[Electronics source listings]
•••••

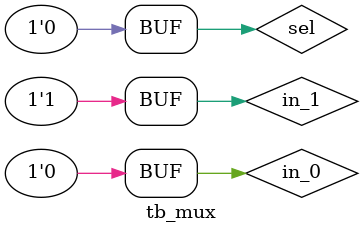
<source format=v>
module mux_2_to_1(in_1, in_0, select, out);

	input in_1, in_0, select;
    //output reg out; or
	output out;
	//internal variable
	reg out;

    always@ (in_1, in_0, select) begin
        /*
		if (select == 1'b1) begin
            out = in_1;
        end
        else if (select == 1'b0) begin
            out = in_0;
        end
		*/
		if (select == 1'b1)
			out = in_1;
		else
			out = in_0;
    end

endmodule //mux_2_to_1

//testbench
module tb_mux;
    reg in_0;
    reg in_1;
    reg sel;

    wire out;

    mux_2_to_1 a(
        .in_1(in_1),
        .in_0(in_0),
        .select(sel),
        .out(out)
    );

    initial begin
        in_0 = 1'b0;
        in_1 = 1'b1;
        sel = 1'b1;
        #100
        in_0 = 1'b0;
        in_1 = 1'b1;
        sel = 1'b0;
        #100
        in_0 = 1'b1;
        in_1 = 1'b1;
        sel = 1'b0;
        #100
        in_0 = 1'b0;
        in_1 = 1'b1;
        sel = 1'b0;
    end

endmodule

</source>
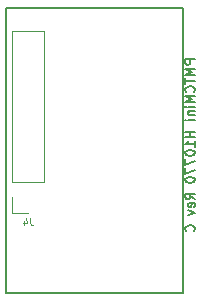
<source format=gbr>
G04 #@! TF.GenerationSoftware,KiCad,Pcbnew,5.1.8-db9833491~88~ubuntu20.04.1*
G04 #@! TF.CreationDate,2021-01-29T13:44:14-05:00*
G04 #@! TF.ProjectId,pmtcmini-h10770,706d7463-6d69-46e6-992d-683130373730,rev?*
G04 #@! TF.SameCoordinates,Original*
G04 #@! TF.FileFunction,Legend,Bot*
G04 #@! TF.FilePolarity,Positive*
%FSLAX46Y46*%
G04 Gerber Fmt 4.6, Leading zero omitted, Abs format (unit mm)*
G04 Created by KiCad (PCBNEW 5.1.8-db9833491~88~ubuntu20.04.1) date 2021-01-29 13:44:14*
%MOMM*%
%LPD*%
G01*
G04 APERTURE LIST*
%ADD10C,0.150000*%
%ADD11C,0.120000*%
%ADD12C,0.100000*%
G04 APERTURE END LIST*
D10*
X143161904Y-63542857D02*
X142361904Y-63542857D01*
X142361904Y-63847619D01*
X142400000Y-63923809D01*
X142438095Y-63961904D01*
X142514285Y-64000000D01*
X142628571Y-64000000D01*
X142704761Y-63961904D01*
X142742857Y-63923809D01*
X142780952Y-63847619D01*
X142780952Y-63542857D01*
X143161904Y-64342857D02*
X142361904Y-64342857D01*
X142933333Y-64609523D01*
X142361904Y-64876190D01*
X143161904Y-64876190D01*
X142361904Y-65142857D02*
X142361904Y-65600000D01*
X143161904Y-65371428D02*
X142361904Y-65371428D01*
X143085714Y-66323809D02*
X143123809Y-66285714D01*
X143161904Y-66171428D01*
X143161904Y-66095238D01*
X143123809Y-65980952D01*
X143047619Y-65904761D01*
X142971428Y-65866666D01*
X142819047Y-65828571D01*
X142704761Y-65828571D01*
X142552380Y-65866666D01*
X142476190Y-65904761D01*
X142400000Y-65980952D01*
X142361904Y-66095238D01*
X142361904Y-66171428D01*
X142400000Y-66285714D01*
X142438095Y-66323809D01*
X143161904Y-66666666D02*
X142361904Y-66666666D01*
X142933333Y-66933333D01*
X142361904Y-67200000D01*
X143161904Y-67200000D01*
X143161904Y-67580952D02*
X142628571Y-67580952D01*
X142361904Y-67580952D02*
X142400000Y-67542857D01*
X142438095Y-67580952D01*
X142400000Y-67619047D01*
X142361904Y-67580952D01*
X142438095Y-67580952D01*
X142628571Y-67961904D02*
X143161904Y-67961904D01*
X142704761Y-67961904D02*
X142666666Y-68000000D01*
X142628571Y-68076190D01*
X142628571Y-68190476D01*
X142666666Y-68266666D01*
X142742857Y-68304761D01*
X143161904Y-68304761D01*
X143161904Y-68685714D02*
X142628571Y-68685714D01*
X142361904Y-68685714D02*
X142400000Y-68647619D01*
X142438095Y-68685714D01*
X142400000Y-68723809D01*
X142361904Y-68685714D01*
X142438095Y-68685714D01*
X143161904Y-69676190D02*
X142361904Y-69676190D01*
X142742857Y-69676190D02*
X142742857Y-70133333D01*
X143161904Y-70133333D02*
X142361904Y-70133333D01*
X143161904Y-70933333D02*
X143161904Y-70476190D01*
X143161904Y-70704761D02*
X142361904Y-70704761D01*
X142476190Y-70628571D01*
X142552380Y-70552380D01*
X142590476Y-70476190D01*
X142361904Y-71428571D02*
X142361904Y-71504761D01*
X142400000Y-71580952D01*
X142438095Y-71619047D01*
X142514285Y-71657142D01*
X142666666Y-71695238D01*
X142857142Y-71695238D01*
X143009523Y-71657142D01*
X143085714Y-71619047D01*
X143123809Y-71580952D01*
X143161904Y-71504761D01*
X143161904Y-71428571D01*
X143123809Y-71352380D01*
X143085714Y-71314285D01*
X143009523Y-71276190D01*
X142857142Y-71238095D01*
X142666666Y-71238095D01*
X142514285Y-71276190D01*
X142438095Y-71314285D01*
X142400000Y-71352380D01*
X142361904Y-71428571D01*
X142361904Y-71961904D02*
X142361904Y-72495238D01*
X143161904Y-72152380D01*
X142361904Y-72723809D02*
X142361904Y-73257142D01*
X143161904Y-72914285D01*
X142361904Y-73714285D02*
X142361904Y-73790476D01*
X142400000Y-73866666D01*
X142438095Y-73904761D01*
X142514285Y-73942857D01*
X142666666Y-73980952D01*
X142857142Y-73980952D01*
X143009523Y-73942857D01*
X143085714Y-73904761D01*
X143123809Y-73866666D01*
X143161904Y-73790476D01*
X143161904Y-73714285D01*
X143123809Y-73638095D01*
X143085714Y-73600000D01*
X143009523Y-73561904D01*
X142857142Y-73523809D01*
X142666666Y-73523809D01*
X142514285Y-73561904D01*
X142438095Y-73600000D01*
X142400000Y-73638095D01*
X142361904Y-73714285D01*
X143161904Y-75390476D02*
X142780952Y-75123809D01*
X143161904Y-74933333D02*
X142361904Y-74933333D01*
X142361904Y-75238095D01*
X142400000Y-75314285D01*
X142438095Y-75352380D01*
X142514285Y-75390476D01*
X142628571Y-75390476D01*
X142704761Y-75352380D01*
X142742857Y-75314285D01*
X142780952Y-75238095D01*
X142780952Y-74933333D01*
X143123809Y-76038095D02*
X143161904Y-75961904D01*
X143161904Y-75809523D01*
X143123809Y-75733333D01*
X143047619Y-75695238D01*
X142742857Y-75695238D01*
X142666666Y-75733333D01*
X142628571Y-75809523D01*
X142628571Y-75961904D01*
X142666666Y-76038095D01*
X142742857Y-76076190D01*
X142819047Y-76076190D01*
X142895238Y-75695238D01*
X142628571Y-76342857D02*
X143161904Y-76533333D01*
X142628571Y-76723809D01*
X143085714Y-78095238D02*
X143123809Y-78057142D01*
X143161904Y-77942857D01*
X143161904Y-77866666D01*
X143123809Y-77752380D01*
X143047619Y-77676190D01*
X142971428Y-77638095D01*
X142819047Y-77600000D01*
X142704761Y-77600000D01*
X142552380Y-77638095D01*
X142476190Y-77676190D01*
X142400000Y-77752380D01*
X142361904Y-77866666D01*
X142361904Y-77942857D01*
X142400000Y-78057142D01*
X142438095Y-78095238D01*
D11*
X127725000Y-73931000D02*
X127725000Y-61171000D01*
X127725000Y-61171000D02*
X130385000Y-61171000D01*
X127725000Y-73931000D02*
X130385000Y-73931000D01*
X130385000Y-73931000D02*
X130385000Y-61171000D01*
X127725000Y-76531000D02*
X129055000Y-76531000D01*
X127725000Y-75201000D02*
X127725000Y-76531000D01*
D10*
X127150000Y-59326000D02*
X127150000Y-83329000D01*
X127150000Y-83329000D02*
X142136000Y-83329000D01*
X142136000Y-83329000D02*
X142136000Y-59199000D01*
X142136000Y-59199000D02*
X127277000Y-59199000D01*
X127277000Y-59199000D02*
X127150000Y-59199000D01*
X127150000Y-59199000D02*
X127150000Y-59326000D01*
D12*
X129250000Y-76996428D02*
X129250000Y-77425000D01*
X129278571Y-77510714D01*
X129335714Y-77567857D01*
X129421428Y-77596428D01*
X129478571Y-77596428D01*
X128707142Y-77196428D02*
X128707142Y-77596428D01*
X128850000Y-76967857D02*
X128992857Y-77396428D01*
X128621428Y-77396428D01*
M02*

</source>
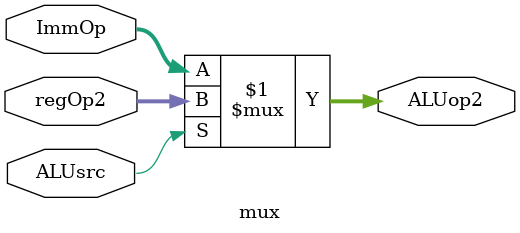
<source format=sv>
module mux(
    input   logic [31:0]      regOp2, ImmOp,
    input   logic             ALUsrc,
    output  logic [31:0]       ALUop2

);

    assign ALUop2 = ALUsrc ? regOp2 : ImmOp;
endmodule


</source>
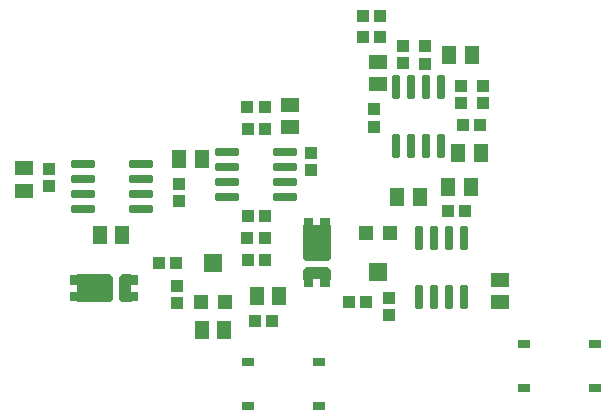
<source format=gtp>
G04*
G04 #@! TF.GenerationSoftware,Altium Limited,Altium Designer,24.0.1 (36)*
G04*
G04 Layer_Color=8421504*
%FSLAX25Y25*%
%MOIN*%
G70*
G04*
G04 #@! TF.SameCoordinates,92507F75-474C-4227-9718-4D99FAF4D6AC*
G04*
G04*
G04 #@! TF.FilePolarity,Positive*
G04*
G01*
G75*
%ADD17R,0.03937X0.02756*%
%ADD18R,0.05118X0.05906*%
%ADD19R,0.04016X0.04095*%
%ADD20R,0.04095X0.04016*%
%ADD21R,0.04724X0.04724*%
%ADD22R,0.06299X0.05906*%
%ADD23R,0.05906X0.05118*%
G04:AMPARAMS|DCode=24|XSize=77.56mil|YSize=23.62mil|CornerRadius=2.95mil|HoleSize=0mil|Usage=FLASHONLY|Rotation=180.000|XOffset=0mil|YOffset=0mil|HoleType=Round|Shape=RoundedRectangle|*
%AMROUNDEDRECTD24*
21,1,0.07756,0.01772,0,0,180.0*
21,1,0.07165,0.02362,0,0,180.0*
1,1,0.00591,-0.03583,0.00886*
1,1,0.00591,0.03583,0.00886*
1,1,0.00591,0.03583,-0.00886*
1,1,0.00591,-0.03583,-0.00886*
%
%ADD24ROUNDEDRECTD24*%
G04:AMPARAMS|DCode=25|XSize=77.56mil|YSize=23.62mil|CornerRadius=2.95mil|HoleSize=0mil|Usage=FLASHONLY|Rotation=90.000|XOffset=0mil|YOffset=0mil|HoleType=Round|Shape=RoundedRectangle|*
%AMROUNDEDRECTD25*
21,1,0.07756,0.01772,0,0,90.0*
21,1,0.07165,0.02362,0,0,90.0*
1,1,0.00591,0.00886,0.03583*
1,1,0.00591,0.00886,-0.03583*
1,1,0.00591,-0.00886,-0.03583*
1,1,0.00591,-0.00886,0.03583*
%
%ADD25ROUNDEDRECTD25*%
G36*
X114253Y65483D02*
Y58317D01*
X113111Y57176D01*
X102402D01*
X101969Y57569D01*
X99883D01*
Y60719D01*
X102245D01*
Y63081D01*
X99883D01*
Y66231D01*
X101969D01*
X102402Y66624D01*
X113111D01*
X114253Y65483D01*
D02*
G37*
G36*
X120631Y66231D02*
X122717D01*
Y63081D01*
X120355D01*
Y60719D01*
X122717D01*
Y57569D01*
X120631D01*
X120198Y57176D01*
X117363D01*
X116221Y58317D01*
Y65483D01*
X117363Y66624D01*
X120198D01*
X120631Y66231D01*
D02*
G37*
G36*
X186531Y64557D02*
Y62471D01*
X183381D01*
Y64833D01*
X181019D01*
Y62471D01*
X177869D01*
Y64557D01*
X177476Y64991D01*
Y67825D01*
X178617Y68967D01*
X185783D01*
X186924Y67825D01*
Y64991D01*
X186531Y64557D01*
D02*
G37*
G36*
X185783Y70935D02*
X178617D01*
X177476Y72077D01*
Y82786D01*
X177869Y83219D01*
Y85306D01*
X181019D01*
Y82943D01*
X183381D01*
Y85306D01*
X186531D01*
Y83219D01*
X186924Y82786D01*
Y72077D01*
X185783Y70935D01*
D02*
G37*
D17*
X251289Y43383D02*
D03*
X274911D02*
D03*
X251289Y28817D02*
D03*
X274911D02*
D03*
X182911Y22716D02*
D03*
X159289D02*
D03*
X182911Y37284D02*
D03*
X159289D02*
D03*
D18*
X151340Y47905D02*
D03*
X143860D02*
D03*
X117240Y79700D02*
D03*
X109760D02*
D03*
X136360Y105000D02*
D03*
X143840D02*
D03*
X169700Y59404D02*
D03*
X162220D02*
D03*
X226260Y139800D02*
D03*
X233740D02*
D03*
X229260Y107000D02*
D03*
X236740D02*
D03*
X225960Y95800D02*
D03*
X233440D02*
D03*
X216500Y92400D02*
D03*
X209020D02*
D03*
D19*
X135400Y57011D02*
D03*
Y62798D02*
D03*
X92900Y101694D02*
D03*
Y95906D02*
D03*
X180100Y101306D02*
D03*
Y107094D02*
D03*
X136100Y91006D02*
D03*
Y96794D02*
D03*
X201200Y121606D02*
D03*
Y115818D02*
D03*
X210800Y136900D02*
D03*
Y142687D02*
D03*
X218100Y142587D02*
D03*
Y136800D02*
D03*
X230300Y129294D02*
D03*
Y123506D02*
D03*
X237700Y129294D02*
D03*
Y123506D02*
D03*
X206300Y52906D02*
D03*
Y58694D02*
D03*
D20*
X129506Y70305D02*
D03*
X135294D02*
D03*
X159006Y122300D02*
D03*
X164794D02*
D03*
X159213Y115000D02*
D03*
X165000D02*
D03*
Y86100D02*
D03*
X159213D02*
D03*
X159013Y78700D02*
D03*
X164800D02*
D03*
X159113Y71300D02*
D03*
X164900D02*
D03*
X161569Y51146D02*
D03*
X167357D02*
D03*
X197506Y145600D02*
D03*
X203294D02*
D03*
Y152800D02*
D03*
X197506D02*
D03*
X230813Y116200D02*
D03*
X236600D02*
D03*
X225813Y87700D02*
D03*
X231600D02*
D03*
X198694Y57300D02*
D03*
X192906D02*
D03*
D21*
X151537Y57409D02*
D03*
X143663D02*
D03*
X198663Y80293D02*
D03*
X206537D02*
D03*
D22*
X147600Y70205D02*
D03*
X202600Y67498D02*
D03*
D23*
X84400Y101840D02*
D03*
Y94360D02*
D03*
X173200Y123040D02*
D03*
Y115560D02*
D03*
X202700Y137400D02*
D03*
Y129920D02*
D03*
X243300Y64800D02*
D03*
Y57320D02*
D03*
D24*
X123649Y88300D02*
D03*
Y93300D02*
D03*
Y98300D02*
D03*
Y103300D02*
D03*
X104200D02*
D03*
Y98300D02*
D03*
Y93300D02*
D03*
Y88300D02*
D03*
X152251Y107400D02*
D03*
Y102400D02*
D03*
Y97400D02*
D03*
Y92400D02*
D03*
X171700D02*
D03*
Y97400D02*
D03*
Y102400D02*
D03*
Y107400D02*
D03*
D25*
X216094Y59072D02*
D03*
X221094D02*
D03*
X226094D02*
D03*
X231094D02*
D03*
Y78521D02*
D03*
X226094D02*
D03*
X221094D02*
D03*
X216094D02*
D03*
X223500Y109476D02*
D03*
X218500D02*
D03*
X213500D02*
D03*
X208500D02*
D03*
Y128924D02*
D03*
X213500D02*
D03*
X218500D02*
D03*
X223500D02*
D03*
M02*

</source>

•••••

-- What to work on --
Every line above from the line with "X142628571Y-64000000D01*" to the line with "X142361904Y-67580952D01*" is wanted, ends included; write them out exactly and add no other line.

-- Solution --
X142628571Y-64000000D01*
X142704761Y-63961904D01*
X142742857Y-63923809D01*
X142780952Y-63847619D01*
X142780952Y-63542857D01*
X143161904Y-64342857D02*
X142361904Y-64342857D01*
X142933333Y-64609523D01*
X142361904Y-64876190D01*
X143161904Y-64876190D01*
X142361904Y-65142857D02*
X142361904Y-65600000D01*
X143161904Y-65371428D02*
X142361904Y-65371428D01*
X143085714Y-66323809D02*
X143123809Y-66285714D01*
X143161904Y-66171428D01*
X143161904Y-66095238D01*
X143123809Y-65980952D01*
X143047619Y-65904761D01*
X142971428Y-65866666D01*
X142819047Y-65828571D01*
X142704761Y-65828571D01*
X142552380Y-65866666D01*
X142476190Y-65904761D01*
X142400000Y-65980952D01*
X142361904Y-66095238D01*
X142361904Y-66171428D01*
X142400000Y-66285714D01*
X142438095Y-66323809D01*
X143161904Y-66666666D02*
X142361904Y-66666666D01*
X142933333Y-66933333D01*
X142361904Y-67200000D01*
X143161904Y-67200000D01*
X143161904Y-67580952D02*
X142628571Y-67580952D01*
X142361904Y-67580952D02*
X142400000Y-67542857D01*
X142438095Y-67580952D01*
X142400000Y-67619047D01*
X142361904Y-67580952D01*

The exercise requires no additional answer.